People of color who work in a white-dominated media landscape tend to shrink themselves in order to fit in.
And Demetrice “Dee” Jackson knows this reality better than most. But the former sports reporter and anchor at KSHB Channel 41 is fighting back and speaking out.
Jackson was recently let go without explanation by the station, which declined to renew Jackson’s contract with a little less than two months remaining on the agreement. He has spent the last week talking publicly about the ordeal.
Perhaps Jackson is committing career suicide for being so vocal. But that’s a chance he is willing to take.
“At some point, you just have to be true to yourself,” Jackson told me. “For me, yeah, I want to eat and make a living, but once you get a certain age, you are looking at the people behind you and your legacy. What are you doing to help other people?”

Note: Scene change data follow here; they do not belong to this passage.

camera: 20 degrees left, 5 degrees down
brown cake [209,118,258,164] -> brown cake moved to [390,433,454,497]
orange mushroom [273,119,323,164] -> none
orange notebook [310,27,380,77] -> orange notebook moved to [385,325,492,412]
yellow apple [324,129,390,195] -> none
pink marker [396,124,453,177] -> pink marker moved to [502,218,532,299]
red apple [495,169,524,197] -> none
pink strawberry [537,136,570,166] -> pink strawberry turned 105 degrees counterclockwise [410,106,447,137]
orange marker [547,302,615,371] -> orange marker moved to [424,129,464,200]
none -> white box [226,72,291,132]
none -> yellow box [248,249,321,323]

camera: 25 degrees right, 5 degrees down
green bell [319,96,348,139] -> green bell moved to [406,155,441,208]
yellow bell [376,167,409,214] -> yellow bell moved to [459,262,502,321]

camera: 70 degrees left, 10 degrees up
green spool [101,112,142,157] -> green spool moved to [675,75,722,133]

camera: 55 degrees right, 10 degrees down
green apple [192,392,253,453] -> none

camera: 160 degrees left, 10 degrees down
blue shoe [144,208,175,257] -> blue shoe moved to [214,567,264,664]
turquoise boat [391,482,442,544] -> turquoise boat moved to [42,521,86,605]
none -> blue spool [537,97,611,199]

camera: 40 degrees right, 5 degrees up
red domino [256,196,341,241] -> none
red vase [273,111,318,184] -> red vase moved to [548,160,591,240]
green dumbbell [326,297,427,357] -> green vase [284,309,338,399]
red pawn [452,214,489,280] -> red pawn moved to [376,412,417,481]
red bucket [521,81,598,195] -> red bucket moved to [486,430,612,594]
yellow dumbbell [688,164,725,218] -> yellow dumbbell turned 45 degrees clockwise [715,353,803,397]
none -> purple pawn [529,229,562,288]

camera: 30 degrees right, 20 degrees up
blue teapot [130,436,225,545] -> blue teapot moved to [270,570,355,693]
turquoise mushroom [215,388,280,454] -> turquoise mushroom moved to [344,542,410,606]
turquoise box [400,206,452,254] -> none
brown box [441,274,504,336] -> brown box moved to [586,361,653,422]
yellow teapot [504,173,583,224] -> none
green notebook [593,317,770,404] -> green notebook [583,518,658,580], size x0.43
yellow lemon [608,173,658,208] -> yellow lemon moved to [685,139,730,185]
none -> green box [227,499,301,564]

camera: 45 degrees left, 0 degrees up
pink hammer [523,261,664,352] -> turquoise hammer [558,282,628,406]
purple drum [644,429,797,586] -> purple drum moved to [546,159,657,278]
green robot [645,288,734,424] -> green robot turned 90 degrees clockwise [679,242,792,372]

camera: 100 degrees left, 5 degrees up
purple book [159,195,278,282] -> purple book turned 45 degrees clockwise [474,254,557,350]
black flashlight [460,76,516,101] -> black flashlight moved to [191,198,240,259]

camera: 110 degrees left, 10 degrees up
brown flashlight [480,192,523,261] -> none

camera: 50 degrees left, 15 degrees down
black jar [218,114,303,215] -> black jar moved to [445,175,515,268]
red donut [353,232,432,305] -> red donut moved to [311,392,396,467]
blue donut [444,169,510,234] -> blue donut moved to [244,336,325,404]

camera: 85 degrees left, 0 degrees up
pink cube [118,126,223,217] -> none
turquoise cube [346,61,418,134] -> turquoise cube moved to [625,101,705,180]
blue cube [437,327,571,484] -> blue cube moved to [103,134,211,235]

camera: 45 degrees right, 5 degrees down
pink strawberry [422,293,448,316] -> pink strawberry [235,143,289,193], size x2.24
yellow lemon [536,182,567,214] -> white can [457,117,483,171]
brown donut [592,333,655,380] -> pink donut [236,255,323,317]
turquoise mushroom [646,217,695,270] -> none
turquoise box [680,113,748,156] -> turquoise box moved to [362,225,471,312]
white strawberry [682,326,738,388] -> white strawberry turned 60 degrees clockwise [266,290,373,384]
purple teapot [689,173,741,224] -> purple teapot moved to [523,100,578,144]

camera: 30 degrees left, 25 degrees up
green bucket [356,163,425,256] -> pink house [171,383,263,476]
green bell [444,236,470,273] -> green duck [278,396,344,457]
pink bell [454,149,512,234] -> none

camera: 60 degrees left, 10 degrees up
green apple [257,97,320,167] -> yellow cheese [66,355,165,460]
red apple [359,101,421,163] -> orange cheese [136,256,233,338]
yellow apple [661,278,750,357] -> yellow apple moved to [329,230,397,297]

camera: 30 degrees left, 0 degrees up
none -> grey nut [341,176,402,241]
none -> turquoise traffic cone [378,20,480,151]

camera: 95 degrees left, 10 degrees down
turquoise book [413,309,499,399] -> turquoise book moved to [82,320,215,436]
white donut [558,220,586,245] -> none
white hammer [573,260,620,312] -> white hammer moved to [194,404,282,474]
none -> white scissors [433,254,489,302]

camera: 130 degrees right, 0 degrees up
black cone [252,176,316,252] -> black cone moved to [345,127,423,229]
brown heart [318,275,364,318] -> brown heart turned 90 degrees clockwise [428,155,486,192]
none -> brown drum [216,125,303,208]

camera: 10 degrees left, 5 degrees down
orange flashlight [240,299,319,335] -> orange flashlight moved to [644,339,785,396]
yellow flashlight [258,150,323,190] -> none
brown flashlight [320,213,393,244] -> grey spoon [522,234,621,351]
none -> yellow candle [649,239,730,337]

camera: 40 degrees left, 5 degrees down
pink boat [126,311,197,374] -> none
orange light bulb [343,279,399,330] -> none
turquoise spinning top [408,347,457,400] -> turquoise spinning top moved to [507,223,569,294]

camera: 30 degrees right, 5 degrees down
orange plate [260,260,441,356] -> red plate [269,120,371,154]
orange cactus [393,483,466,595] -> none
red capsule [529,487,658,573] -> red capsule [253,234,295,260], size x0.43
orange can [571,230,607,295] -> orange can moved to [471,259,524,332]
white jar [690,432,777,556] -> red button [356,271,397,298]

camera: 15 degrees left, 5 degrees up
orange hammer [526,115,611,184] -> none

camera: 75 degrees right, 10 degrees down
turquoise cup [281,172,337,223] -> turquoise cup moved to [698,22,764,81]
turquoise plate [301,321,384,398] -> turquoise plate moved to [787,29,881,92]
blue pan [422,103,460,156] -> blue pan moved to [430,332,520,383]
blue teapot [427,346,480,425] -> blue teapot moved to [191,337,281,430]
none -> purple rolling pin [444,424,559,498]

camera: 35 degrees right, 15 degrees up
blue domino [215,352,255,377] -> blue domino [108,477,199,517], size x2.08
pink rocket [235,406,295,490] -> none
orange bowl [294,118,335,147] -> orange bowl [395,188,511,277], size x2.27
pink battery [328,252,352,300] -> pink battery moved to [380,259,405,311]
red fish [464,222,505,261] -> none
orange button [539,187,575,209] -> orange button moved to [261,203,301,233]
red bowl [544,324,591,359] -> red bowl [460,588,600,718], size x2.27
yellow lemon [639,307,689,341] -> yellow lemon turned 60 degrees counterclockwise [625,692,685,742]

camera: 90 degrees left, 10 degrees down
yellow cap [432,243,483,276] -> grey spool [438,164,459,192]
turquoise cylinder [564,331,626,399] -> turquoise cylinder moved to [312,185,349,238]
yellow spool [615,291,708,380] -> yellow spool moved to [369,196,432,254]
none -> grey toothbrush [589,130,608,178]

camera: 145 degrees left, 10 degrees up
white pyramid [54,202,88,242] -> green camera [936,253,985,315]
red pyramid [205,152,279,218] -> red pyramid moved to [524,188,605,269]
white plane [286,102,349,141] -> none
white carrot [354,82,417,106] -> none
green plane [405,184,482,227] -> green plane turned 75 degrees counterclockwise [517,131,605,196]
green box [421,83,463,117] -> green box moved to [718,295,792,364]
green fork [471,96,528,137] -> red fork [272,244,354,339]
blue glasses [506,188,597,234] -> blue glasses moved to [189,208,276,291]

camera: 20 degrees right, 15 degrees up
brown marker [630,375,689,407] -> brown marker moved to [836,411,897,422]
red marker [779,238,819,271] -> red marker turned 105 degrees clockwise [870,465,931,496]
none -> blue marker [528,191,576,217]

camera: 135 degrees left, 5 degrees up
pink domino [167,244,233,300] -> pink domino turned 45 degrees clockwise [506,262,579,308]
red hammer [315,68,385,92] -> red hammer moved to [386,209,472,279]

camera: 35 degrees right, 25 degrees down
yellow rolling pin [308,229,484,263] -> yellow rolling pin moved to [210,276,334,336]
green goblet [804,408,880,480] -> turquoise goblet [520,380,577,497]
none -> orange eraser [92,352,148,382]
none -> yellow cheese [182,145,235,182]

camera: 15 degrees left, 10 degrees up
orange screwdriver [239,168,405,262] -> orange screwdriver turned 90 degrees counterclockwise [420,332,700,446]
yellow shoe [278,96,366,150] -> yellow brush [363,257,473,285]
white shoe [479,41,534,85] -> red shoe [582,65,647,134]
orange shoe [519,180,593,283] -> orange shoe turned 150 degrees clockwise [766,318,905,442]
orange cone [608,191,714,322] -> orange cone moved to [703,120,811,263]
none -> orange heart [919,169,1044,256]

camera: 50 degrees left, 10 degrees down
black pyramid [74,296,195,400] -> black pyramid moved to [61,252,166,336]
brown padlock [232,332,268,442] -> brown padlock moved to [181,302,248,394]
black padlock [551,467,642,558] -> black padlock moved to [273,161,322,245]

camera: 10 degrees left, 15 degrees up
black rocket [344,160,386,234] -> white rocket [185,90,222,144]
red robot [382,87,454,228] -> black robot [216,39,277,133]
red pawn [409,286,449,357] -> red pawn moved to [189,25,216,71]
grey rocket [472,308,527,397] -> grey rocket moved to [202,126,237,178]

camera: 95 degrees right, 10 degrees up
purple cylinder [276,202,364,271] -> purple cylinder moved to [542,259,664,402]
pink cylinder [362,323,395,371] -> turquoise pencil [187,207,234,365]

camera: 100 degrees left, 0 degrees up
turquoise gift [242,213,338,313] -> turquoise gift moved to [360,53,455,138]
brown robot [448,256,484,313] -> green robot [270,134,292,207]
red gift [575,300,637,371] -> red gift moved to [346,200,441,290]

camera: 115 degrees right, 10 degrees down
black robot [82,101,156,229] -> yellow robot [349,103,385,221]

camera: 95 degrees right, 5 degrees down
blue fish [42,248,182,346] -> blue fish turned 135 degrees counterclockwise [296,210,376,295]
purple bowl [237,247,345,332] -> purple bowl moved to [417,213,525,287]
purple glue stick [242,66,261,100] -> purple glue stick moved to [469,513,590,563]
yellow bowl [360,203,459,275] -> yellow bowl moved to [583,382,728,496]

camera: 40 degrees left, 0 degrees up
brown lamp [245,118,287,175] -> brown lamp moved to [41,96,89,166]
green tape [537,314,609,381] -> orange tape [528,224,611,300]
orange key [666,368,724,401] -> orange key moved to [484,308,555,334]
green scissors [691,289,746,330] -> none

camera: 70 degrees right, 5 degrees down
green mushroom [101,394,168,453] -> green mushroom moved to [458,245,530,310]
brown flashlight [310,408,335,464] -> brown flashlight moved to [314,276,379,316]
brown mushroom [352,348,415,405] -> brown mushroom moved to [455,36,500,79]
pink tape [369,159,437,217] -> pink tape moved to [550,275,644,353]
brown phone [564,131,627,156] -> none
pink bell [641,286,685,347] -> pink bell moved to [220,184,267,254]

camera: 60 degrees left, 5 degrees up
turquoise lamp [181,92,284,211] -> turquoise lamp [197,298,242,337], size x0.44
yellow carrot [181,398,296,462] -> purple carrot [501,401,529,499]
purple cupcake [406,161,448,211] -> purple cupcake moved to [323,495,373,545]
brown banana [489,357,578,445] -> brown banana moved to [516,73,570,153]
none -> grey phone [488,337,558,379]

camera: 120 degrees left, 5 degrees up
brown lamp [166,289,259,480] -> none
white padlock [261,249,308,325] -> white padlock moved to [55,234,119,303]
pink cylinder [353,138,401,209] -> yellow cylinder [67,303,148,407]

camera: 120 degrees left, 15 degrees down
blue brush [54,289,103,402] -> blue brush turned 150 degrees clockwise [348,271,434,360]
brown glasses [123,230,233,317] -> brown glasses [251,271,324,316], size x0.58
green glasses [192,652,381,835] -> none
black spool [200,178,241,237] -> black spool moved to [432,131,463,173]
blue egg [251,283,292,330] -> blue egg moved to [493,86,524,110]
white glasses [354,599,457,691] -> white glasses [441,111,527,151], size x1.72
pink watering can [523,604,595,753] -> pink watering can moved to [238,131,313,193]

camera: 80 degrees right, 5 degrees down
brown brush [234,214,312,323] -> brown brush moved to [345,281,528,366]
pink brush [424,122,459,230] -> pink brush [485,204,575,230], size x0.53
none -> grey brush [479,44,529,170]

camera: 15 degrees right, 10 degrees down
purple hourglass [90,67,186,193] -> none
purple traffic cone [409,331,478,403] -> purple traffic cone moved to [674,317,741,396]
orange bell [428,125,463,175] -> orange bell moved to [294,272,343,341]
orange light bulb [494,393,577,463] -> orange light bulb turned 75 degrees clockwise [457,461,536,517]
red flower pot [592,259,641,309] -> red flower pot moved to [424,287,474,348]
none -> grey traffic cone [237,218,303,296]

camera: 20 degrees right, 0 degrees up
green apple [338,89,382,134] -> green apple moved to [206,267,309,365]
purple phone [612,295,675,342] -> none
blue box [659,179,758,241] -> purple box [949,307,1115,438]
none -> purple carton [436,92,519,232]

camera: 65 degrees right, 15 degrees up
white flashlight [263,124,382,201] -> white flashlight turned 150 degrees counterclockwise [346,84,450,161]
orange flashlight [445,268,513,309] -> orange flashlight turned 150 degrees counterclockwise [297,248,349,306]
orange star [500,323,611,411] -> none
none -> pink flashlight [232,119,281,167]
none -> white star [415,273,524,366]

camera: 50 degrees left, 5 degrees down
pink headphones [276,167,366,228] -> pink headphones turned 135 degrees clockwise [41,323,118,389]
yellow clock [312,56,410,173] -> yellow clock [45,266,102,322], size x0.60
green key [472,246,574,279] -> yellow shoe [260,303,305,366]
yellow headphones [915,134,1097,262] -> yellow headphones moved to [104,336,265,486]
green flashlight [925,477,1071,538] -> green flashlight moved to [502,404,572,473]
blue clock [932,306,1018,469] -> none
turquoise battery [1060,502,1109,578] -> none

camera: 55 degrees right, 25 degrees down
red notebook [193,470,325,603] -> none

Last year, Jackson, 43, filed a race discrimination lawsuit against KSHB and its parent company, E.W. Scripps.
The Kansas City native and Lincoln College Prep graduate claimed in a court filing that he was twice passed over for a sports director position that first went to Frank Boal in 2015 and then to Joseph “Mick” Shaffer in 2017.
Both men happened to be white.
Scripps denied in court filings that Jackson was discriminated against based on his race. A spokeswoman for the company told The Star that E.W. Scripps does not comment on personnel matters. A trial is set for February 2020.
The legal process will determine if Jackson’s claims are valid. He spent 12 years as a sports director in Montgomery, Alabama, before returning to Kansas City in 2013 with the understanding that he would one day be named sports director.
That is no longer a possibility at KSHB. And by speaking out, Jackson knows he has put his career in jeopardy.
“This isn’t about me,” he said. “This is about the people that come behind me.”
Jackson is the second African American reporter from KSHB to lose his job after suing the station for race discrimination. Lisa Benson Cooper was unceremoniously fired last year after suing KSHB in 2016.
J.A. Adande, a national sports columnist and associate professor and director of sports journalism at Northwestern University’s Medill School of Journalism, said he rejects the notion that people of color have to shrink themselves in the workplace.
“I would say it’s more like pick your spots to speak out,” Adande said. “But what I’ve learned is that no matter how selective you are, there are some people who never want to hear racial discrimination discussed at all.”
Monnica Williams, a clinical psychologist and an expert in race-based stress and trauma, said discrimination is baked into every social structure in the country. Navigating that terrain is dicey for people of color.
“We fly under the radar as much as we can just to survive,” said Williams, associate professor at the University of Ottawa in Canada. “But (people of color) can’t move forward if we are keeping our heads down. When we step out, it can be important and helpful.”
And being helpful to future generations is the No. 1 priority for Jackson at this point.
“There are a lot of people behind me that Lisa Benson and I are sacrificing for so they can make strides and take what we’ve done to another level,” Jackson said. “Not necessarily by being militant or protesting, but take their platform and use it to help other people.”